• Brief:
Before copying, set the images aside; then transcribe every entry below exactly.

• Dataset records:
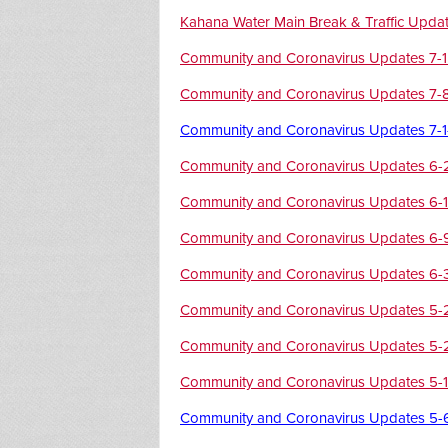
Kahana Water Main Break & Traffic Upda
Community and Coronavirus Updates 7-
Community and Coronavirus Updates 7-
Community and Coronavirus Updates 7-
Community and Coronavirus Updates 6-
Community and Coronavirus Updates 6-
Community and Coronavirus Updates 6-
Community and Coronavirus Updates 6-
Community and Coronavirus Updates 5-
Community and Coronavirus Updates 5-
Community and Coronavirus Updates 5-
Community and Coronavirus Updates 5-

• Written response:
Kahana Water Main Break & Traffic Upda
Community and Coronavirus Updates 7-
Community and Coronavirus Updates 7-
Community and Coronavirus Updates 7-
Community and Coronavirus Updates 6-
Community and Coronavirus Updates 6-
Community and Coronavirus Updates 6-
Community and Coronavirus Updates 6-
Community and Coronavirus Updates 5-
Community and Coronavirus Updates 5-
Community and Coronavirus Updates 5-
Community and Coronavirus Updates 5-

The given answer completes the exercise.